JB Charleston triathletes take on military's best

By 2nd Lt. Alexandra Trobe Joint Base Charleston Pulic Affairs

Two members of Joint Base Charleston competed for the Air Force Triathlon team during the Armed Forces Triathlon Championships May 31, at Naval Base Ventura County, Point Mugu Calif.

Capt. Brett King, 17th Airlift Squadron pilot and Capt. Jamie Turner, 315th Airlift wing C-17 pilot, had the honor of representing the Air Force and Joint Base Charleston at the event.

"The water temperature took your breath away; the start was vicious and aggressive," said King. "It was a washing machine effect of fists and kicking to get into position."

And that was just the beginning of the grueling Armed Forces Triathlon competition which pits the top triathletes in the Army, Navy, Air Force and Marine Corps against one another in a 1,500-meter (one-mile) ocean swim, 40-kilometer (24.8-mile) draft-legal bike ride and 10-kilometer (6.2-mile) run.

The first discipline, the swim, was the most challenging aspect of the race due to strong currents and cold water temperatures, said Turner, who played a vital role in the helping the Air Force Women's team defend its title as Armed Forces Triathlon champion.

"I helped a few of my AF teammates mentally push themselves harder than they thought possible during the run and the bike," said Turner. "A huge part of racing is the mental aspect which can easily be affected with pain and racing at your threshold."

For Turner, the finish line was a surreal experience knowing she gave it her all as her time made the difference between the women's first and second place finish.

The Air Force Men's team came in second behind the Navy.

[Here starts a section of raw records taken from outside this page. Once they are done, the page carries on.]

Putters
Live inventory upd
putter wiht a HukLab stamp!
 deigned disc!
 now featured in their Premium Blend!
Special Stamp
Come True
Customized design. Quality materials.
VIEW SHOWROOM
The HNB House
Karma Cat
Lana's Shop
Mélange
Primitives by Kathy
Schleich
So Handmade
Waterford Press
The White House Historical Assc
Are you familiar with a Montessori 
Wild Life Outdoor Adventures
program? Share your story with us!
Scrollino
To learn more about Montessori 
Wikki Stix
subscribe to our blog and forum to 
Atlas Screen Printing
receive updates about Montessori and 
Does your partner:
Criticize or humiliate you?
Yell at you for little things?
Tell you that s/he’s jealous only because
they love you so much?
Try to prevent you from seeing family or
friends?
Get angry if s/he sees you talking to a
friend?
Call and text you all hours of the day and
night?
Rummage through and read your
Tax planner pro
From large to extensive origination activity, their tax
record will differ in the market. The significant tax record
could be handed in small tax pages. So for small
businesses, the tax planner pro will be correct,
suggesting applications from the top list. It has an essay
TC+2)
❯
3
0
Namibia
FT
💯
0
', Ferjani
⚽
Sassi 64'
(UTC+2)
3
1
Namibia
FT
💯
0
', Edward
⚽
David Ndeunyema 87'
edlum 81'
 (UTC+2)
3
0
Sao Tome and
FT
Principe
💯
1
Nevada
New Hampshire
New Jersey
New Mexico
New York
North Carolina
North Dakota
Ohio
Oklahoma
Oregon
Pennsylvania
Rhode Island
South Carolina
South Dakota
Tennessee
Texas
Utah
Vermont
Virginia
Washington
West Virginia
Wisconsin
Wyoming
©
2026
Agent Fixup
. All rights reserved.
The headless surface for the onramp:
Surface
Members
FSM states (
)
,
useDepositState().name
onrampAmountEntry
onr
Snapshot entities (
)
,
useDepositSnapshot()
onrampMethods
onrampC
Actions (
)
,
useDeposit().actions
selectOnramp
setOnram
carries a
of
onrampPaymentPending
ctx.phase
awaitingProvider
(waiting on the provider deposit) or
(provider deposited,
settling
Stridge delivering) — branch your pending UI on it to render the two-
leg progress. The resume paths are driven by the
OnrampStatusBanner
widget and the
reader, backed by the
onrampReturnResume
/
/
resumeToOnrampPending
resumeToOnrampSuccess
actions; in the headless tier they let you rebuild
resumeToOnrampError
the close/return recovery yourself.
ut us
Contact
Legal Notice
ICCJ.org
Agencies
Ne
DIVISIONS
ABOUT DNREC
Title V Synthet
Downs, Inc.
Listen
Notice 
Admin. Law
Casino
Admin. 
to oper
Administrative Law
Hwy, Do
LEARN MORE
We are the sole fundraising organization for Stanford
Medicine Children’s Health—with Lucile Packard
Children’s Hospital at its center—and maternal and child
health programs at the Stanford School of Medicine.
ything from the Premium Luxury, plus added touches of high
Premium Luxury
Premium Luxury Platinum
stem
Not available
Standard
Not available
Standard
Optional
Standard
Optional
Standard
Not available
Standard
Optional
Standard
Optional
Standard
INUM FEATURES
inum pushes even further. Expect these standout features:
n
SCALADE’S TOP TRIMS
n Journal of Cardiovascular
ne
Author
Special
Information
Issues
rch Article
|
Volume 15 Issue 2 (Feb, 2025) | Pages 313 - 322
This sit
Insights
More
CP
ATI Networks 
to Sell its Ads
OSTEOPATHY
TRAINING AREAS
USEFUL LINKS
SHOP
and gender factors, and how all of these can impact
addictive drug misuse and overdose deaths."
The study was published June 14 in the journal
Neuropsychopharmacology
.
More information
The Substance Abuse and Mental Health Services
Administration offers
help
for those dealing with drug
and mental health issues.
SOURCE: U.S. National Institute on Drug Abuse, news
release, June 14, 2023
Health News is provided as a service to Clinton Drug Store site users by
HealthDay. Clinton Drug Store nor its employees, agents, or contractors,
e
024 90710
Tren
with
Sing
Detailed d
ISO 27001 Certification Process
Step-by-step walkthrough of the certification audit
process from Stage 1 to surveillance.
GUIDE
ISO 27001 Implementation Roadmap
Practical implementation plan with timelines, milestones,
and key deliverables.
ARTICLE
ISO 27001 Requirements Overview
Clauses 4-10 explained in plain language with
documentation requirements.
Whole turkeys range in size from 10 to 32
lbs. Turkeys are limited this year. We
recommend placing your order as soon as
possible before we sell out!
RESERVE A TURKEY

This was King's second year competing at the Armed Forces Triathlon and this year, he was mentally ready for the viciousness of the swim.

"Your placement in the swim is incredibly important because it determines the group you will be riding and running with in the Draft-Legal triathlon format," said King.

King exited the water portion of the competition with a Navy competitor, only 30 seconds behind the lead pack.

They chased each other throughout the bike and transition to the run.

"The bike to run transition was the best part of my race. I came into that transition in 18th place and by the time I finished the race I had moved up to 11th overall," said King.

Leaving everything on the road, King passed three other service members in the last mile of the race. The Air Force team lost to Navy by five points, which translates to only 10 seconds in the scoring system.

Although the competition was fierce, at the end of the day all the service members realize they are all on the same team.

"After the race is over there is this huge sense of camaraderie," said King. "The best part about this competition is that you're surrounded by the same kind of people. Everyone racing here had to make the same kinds of sacrifices to train while following a calling to serve their country."

For Turner, one of her biggest struggles was finding time to train due to the lack of a predictive work schedule and the added difficulty of two different jobs in two different states.

"I spend 80 percent of my time on the road and am always on the hunt for a pool or spin bike when I am traveling," said Turner.

King faces similar challenges with his training and even brings his triathlon bicycle on trips so he can train in his down time.

"The most rewarding part of the race is when you get to that point of devastating pain and you have to make the decision, either you're a fighter, or you're not," said King.

"Triathlon has become a big part of the balanced life I strive to lead," said Turner. "I enjoy motivating people and helping them realize they have the ability to accomplish almost anything."

For both competitors, it isn't the end of the race but the journey that keeps them motivated.

"It doesn't culminate in the finish line, it's the chase to constantly be better that keeps you driven," said King.

Turner and King are already training for their next races. Turner is looking forward to continuing to represent the Air Force at the Armed Forces Championships and King has set his sights on the Half-Ironman World Championship competition scheduled for Sept. 7, 2014.